De l’écriture anglaise à la plume Sergent-Major : l’écriture de nos aïeux
· Par L’équipe du Journal de MamiePourquoi l’écriture de votre arrière-grand-mère est-elle si régulière, si penchée, si différente de la nôtre ? Parce qu’elle a été apprise — au sens fort du terme : des heures de lignes, de pleins et de déliés, sous l’œil du maître d’école. Pour lire les documents du XIXe et de la première moitié du XXe siècle, rien n’aide autant que de connaître cette histoire : celle de l’écriture anglaise, puis de la plume Sergent-Major.
1851 : cinq écritures officielles
Au milieu du XIXe siècle, on n’écrivait pas « une » écriture, mais plusieurs, selon l’usage. Un arrêté de 1851 énumérait encore cinq écritures enseignées : la gothique, la bâtarde, la ronde, la coulée et la cursive. La ronde, posée et verticale, servait aux titres et aux registres ; la bâtarde et la coulée, héritées de l’Ancien Régime, aux documents soignés ; la cursive, à tout le reste. C’est cette dernière, sous l’influence du modèle anglais, qui allait s’imposer partout.

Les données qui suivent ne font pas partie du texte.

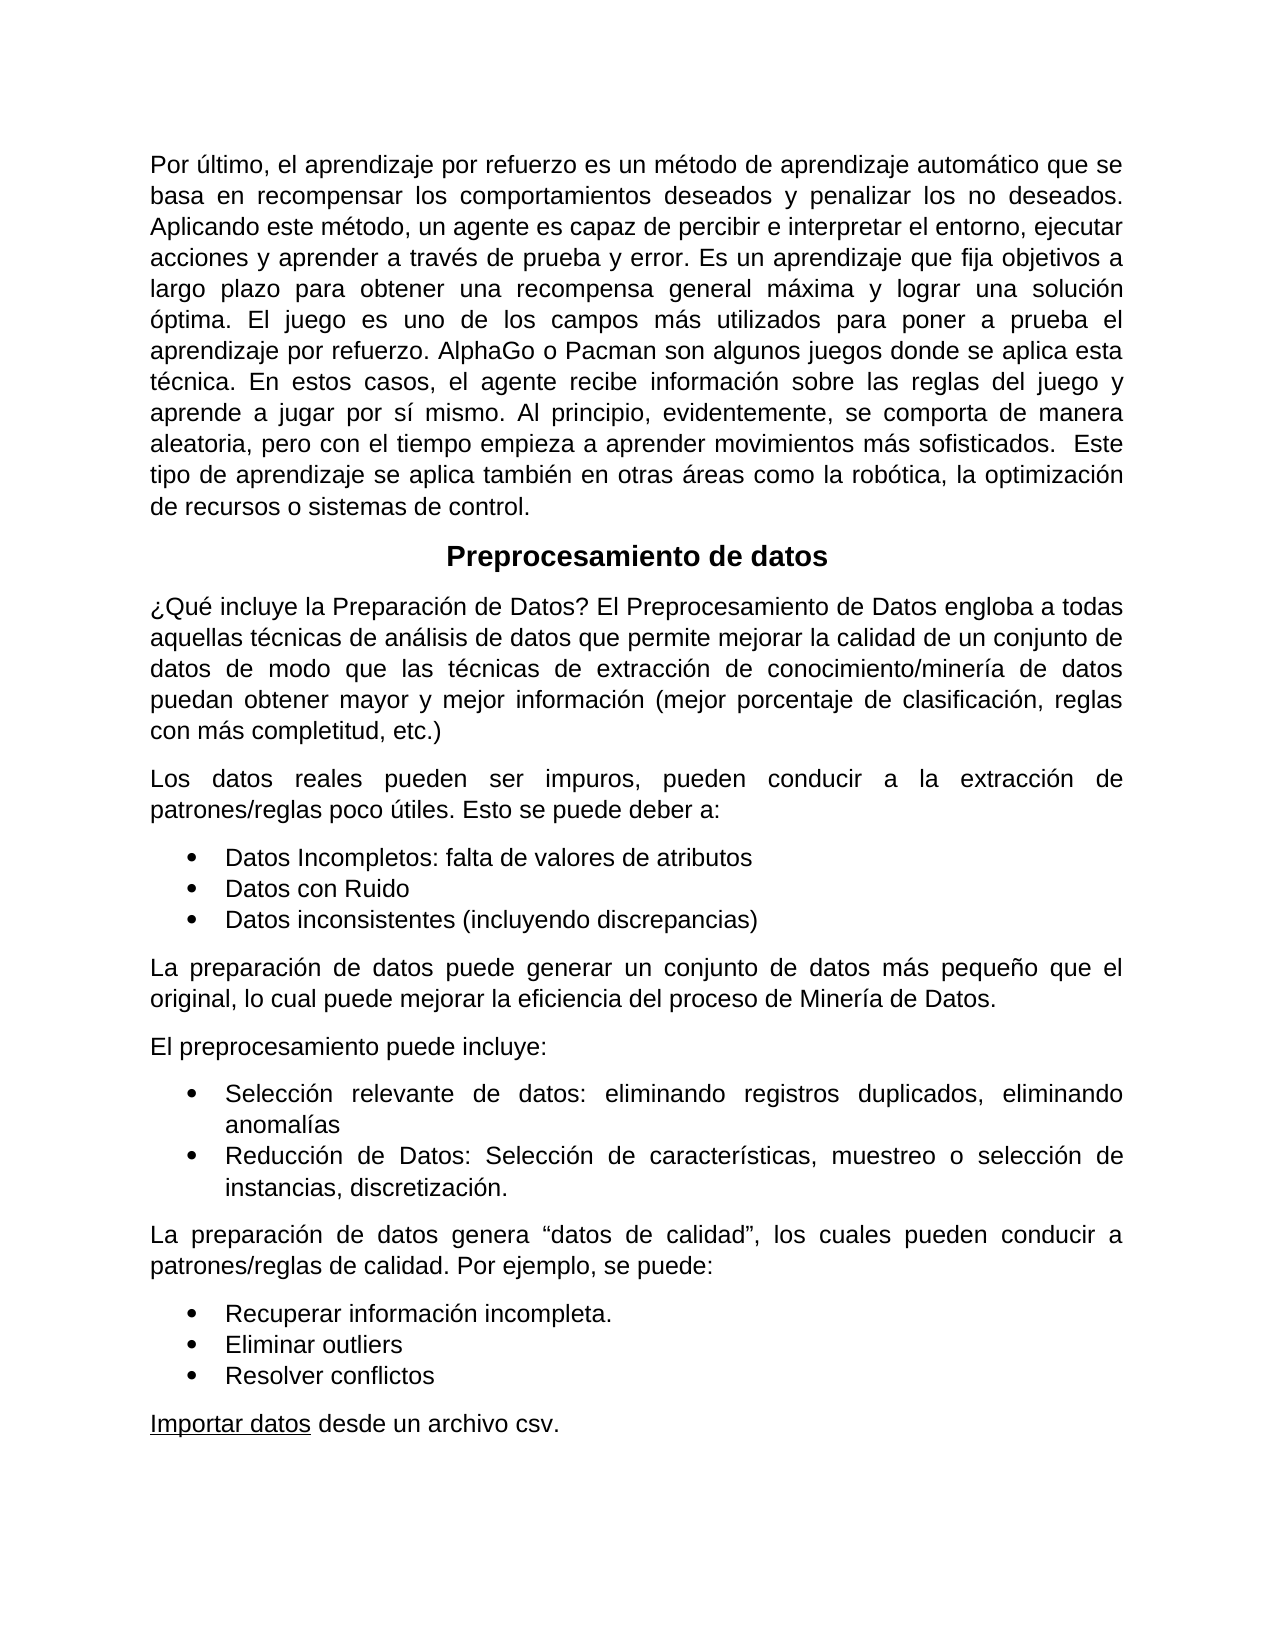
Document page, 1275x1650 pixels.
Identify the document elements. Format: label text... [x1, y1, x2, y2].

text La preparación de datos puede generar un conjunto de datos más pequeño que el original, lo cual puede mejorar la eficiencia del proceso de Minería de Datos. [150, 953, 1125, 1012]
list Datos con Ruido [187, 874, 1125, 903]
text Importar datos desde un archivo csv. [150, 1409, 1125, 1438]
list Eliminar outliers [187, 1330, 1125, 1359]
list Recuperar información incompleta. [187, 1299, 1125, 1328]
text Por último, el aprendizaje por refuerzo es un método de aprendizaje automático que se basa en recompensar los comportamientos deseados y penalizar los no deseados. Aplicando este método, un agente es capaz de percibir e interpretar el entorno, ejecutar acciones y aprender a través de prueba y error. Es un aprendizaje que fija objetivos a largo plazo para obtener una recompensa general máxima y lograr una solución óptima. El juego es uno de los campos más utilizados para poner a prueba el aprendizaje por refuerzo. AlphaGo o Pacman son algunos juegos donde se aplica esta técnica. En estos casos, el agente recibe información sobre las reglas del juego y aprende a jugar por sí mismo. Al principio, evidentemente, se comporta de manera aleatoria, pero con el tiempo empieza a aprender movimientos más sofisticados. Este tipo de aprendizaje se aplica también en otras áreas como la robótica, la optimización de recursos o sistemas de control. [150, 150, 1125, 520]
text La preparación de datos genera “datos de calidad”, los cuales pueden conducir a patrones/reglas de calidad. Por ejemplo, se puede: [150, 1220, 1125, 1280]
text Preprocesamiento de datos [150, 539, 1125, 573]
list Reducción de Datos: Selección de características, muestreo o selección de instancias, discretización. [187, 1141, 1125, 1201]
text El preprocesamiento puede incluye: [150, 1031, 1125, 1060]
list Selección relevante de datos: eliminando registros duplicados, eliminando anomalías [187, 1079, 1125, 1139]
text Los datos reales pueden ser impuros, pueden conducir a la extracción de patrones/reglas poco útiles. Esto se puede deber a: [150, 764, 1125, 824]
text ¿Qué incluye la Preparación de Datos? El Preprocesamiento de Datos engloba a todas aquellas técnicas de análisis de datos que permite mejorar la calidad de un conjunto de datos de modo que las técnicas de extracción de conocimiento/minería de datos puedan obtener mayor y mejor información (mejor porcentaje de clasificación, reglas con más completitud, etc.) [150, 592, 1125, 745]
list Datos inconsistentes (incluyendo discrepancias) [187, 905, 1125, 934]
list Resolver conflictos [187, 1361, 1125, 1390]
list Datos Incompletos: falta de valores de atributos [187, 843, 1125, 871]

L’écriture anglaise : les pleins et les déliés
L’écriture anglaise — les Anglo-Saxons disent copperplate — se reconnaît au premier coup d’œil : penchée régulièrement vers la droite, elle alterne traits épais à la descente (les pleins) et traits fins à la montée (les déliés). Cet effet est produit par la plume métallique, qui remplace la plume d’oie au cours du XIXe siècle : souple, elle s’ouvre sous la pression et laisse plus d’encre. C’est l’écriture des registres d’état civil, des correspondances familiales et des actes notariés du XIXe siècle. Elle est élégante mais piégeuse : les « n » et les « u » se confondent, les « e » ressemblent à des « c », et les majuscules calligraphiées — grandes boucles ornées — déroutent souvent les lecteurs d’aujourd’hui.

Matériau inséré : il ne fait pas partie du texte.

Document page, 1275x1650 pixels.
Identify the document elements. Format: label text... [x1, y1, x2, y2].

1882 : la plume Sergent-Major entre en classe
En 1882, au moment même où l’école devient gratuite, laïque et obligatoire, apparaît une plume métallique qui va marquer des générations d’écoliers : la plume Sergent-Major, du nom d’un grade militaire. Fine, rigide juste ce qu’il faut, trempée dans l’encre violette de l’encrier de porcelaine, elle impose la cursive scolaire de la IIIe République : lettres liées, boucles régulières, majuscules simplifiées. Des années 1880 jusqu’à l’arrivée du stylo à bille dans les écoles, au milieu des années 1960, presque tous les Français apprennent à écrire avec elle. Si vous savez lire l’écriture d’un cahier d’écolier de 1930, vous savez lire les lettres, les cartes postales et les journaux intimes de toute cette période.

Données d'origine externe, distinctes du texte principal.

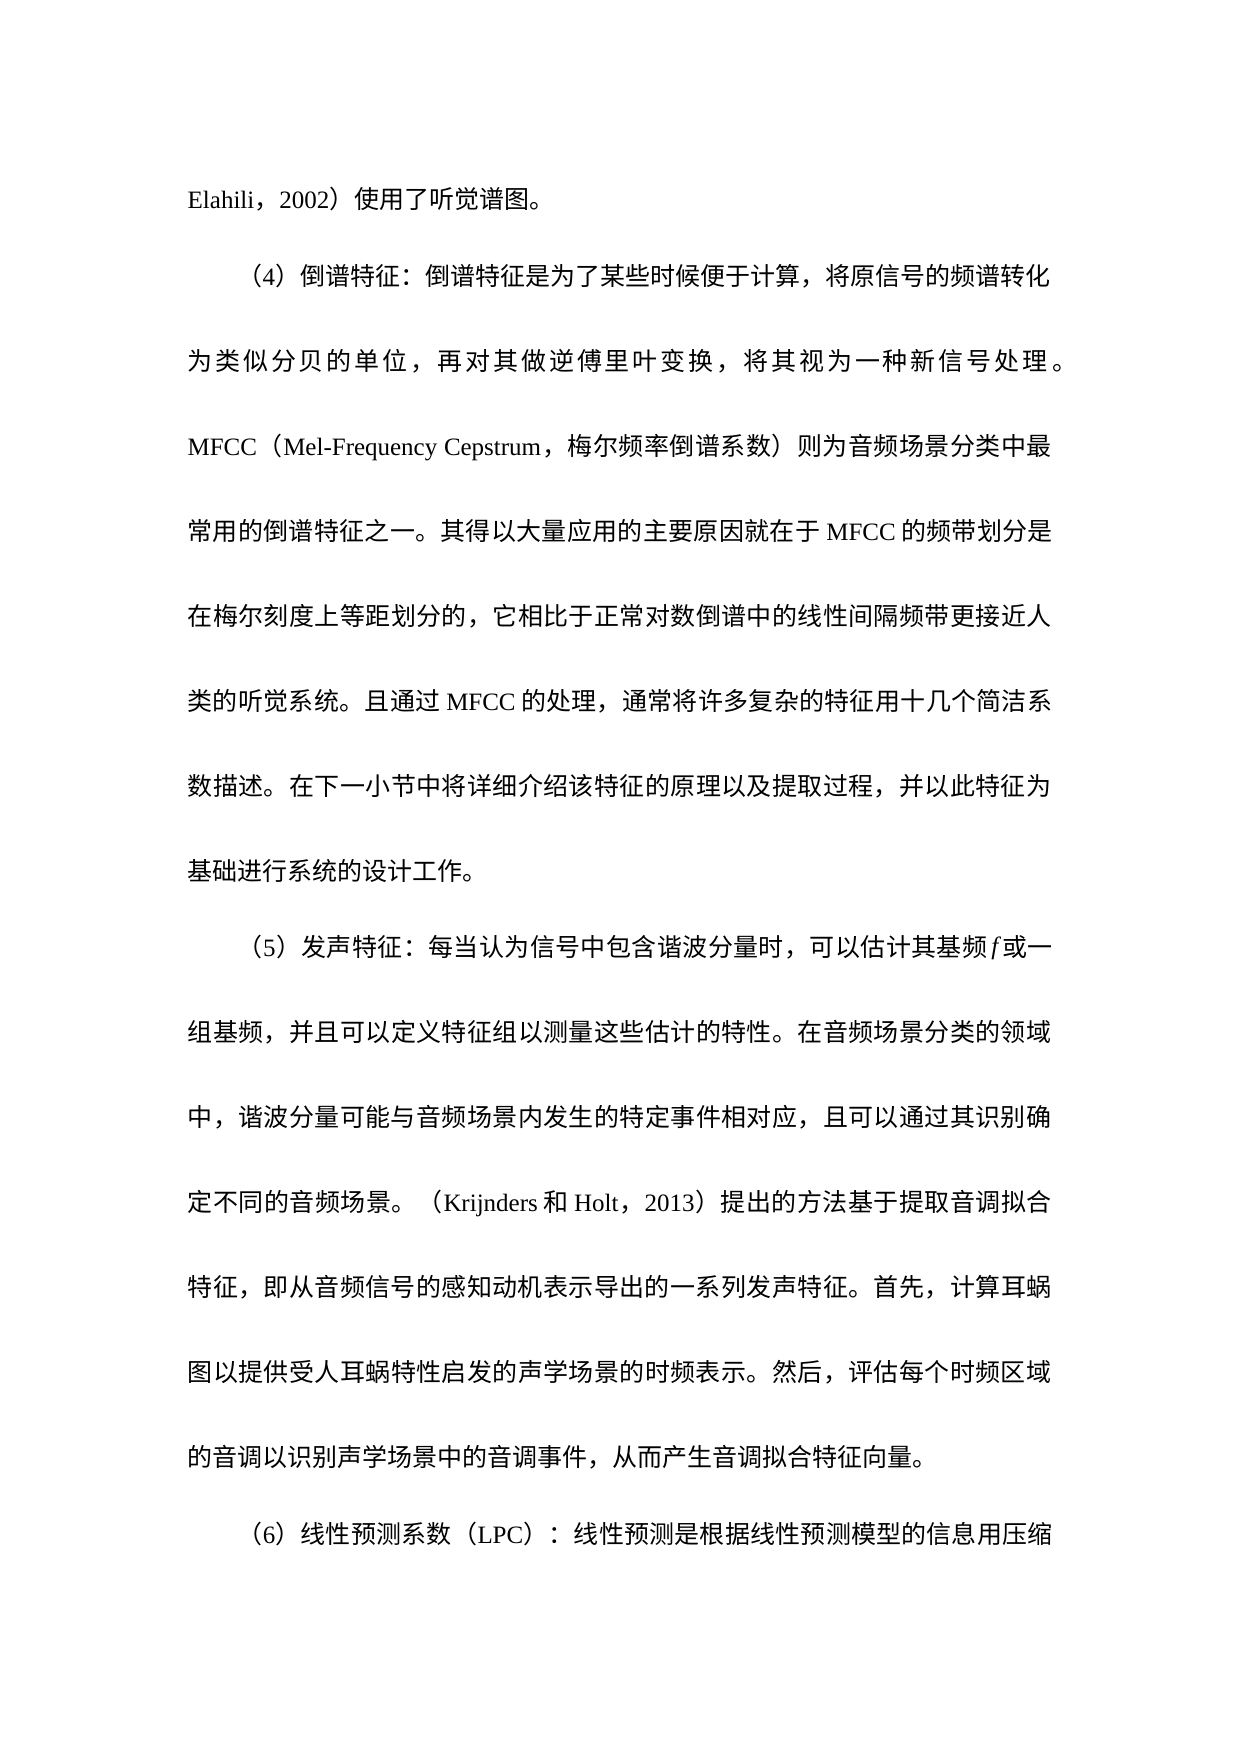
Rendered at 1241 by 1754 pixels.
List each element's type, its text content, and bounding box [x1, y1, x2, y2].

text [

Petit lexique des abréviations familières
Dans la correspondance courante, on abrégeait sans complexe : « Mr » et « Mme » pour Monsieur et Madame, « qq » pour « quelque », « bcp » pour « beaucoup ». Plus déroutant pour nous : les mois d’automne s’écrivaient volontiers « 7bre », « 8bre », « 9bre » et « Xbre » — pour septembre, octobre, novembre et décembre, d’après les anciens noms latins des mois. Une lettre datée du « 15 8bre 1912 » a donc été écrite le 15 octobre, non le 15 août.
Dater un document par son écriture
Cette histoire vous donne un outil précieux : l’écriture date le document. Des pleins et déliés très marqués, une pente régulière et des majuscules à volutes ? Vraisemblablement le XIXe siècle. Une cursive scolaire appliquée, aux boucles bien rondes, à l’encre violette ou noire ? L’école de la IIIe République — votre document date probablement de la période 1890–1960. Un tracé au stylo à bille, plus relâché ? Après 1960. Ce simple repérage vous dit à quelle génération de la famille attribuer une lettre sans signature.
Lire ces écritures aujourd’hui
L’écriture anglaise et la cursive Sergent-Major sont régulières — c’est leur force pour nous. Une fois les confusions classiques connues (n/u, e/c, majuscules ornées), la lecture progresse vite. Et quand une main est trop personnelle ou une encre trop pâlie, l’intelligence artificielle offre une première transcription fiable, que vous vérifiez ensuite à votre rythme, l’image sous les yeux.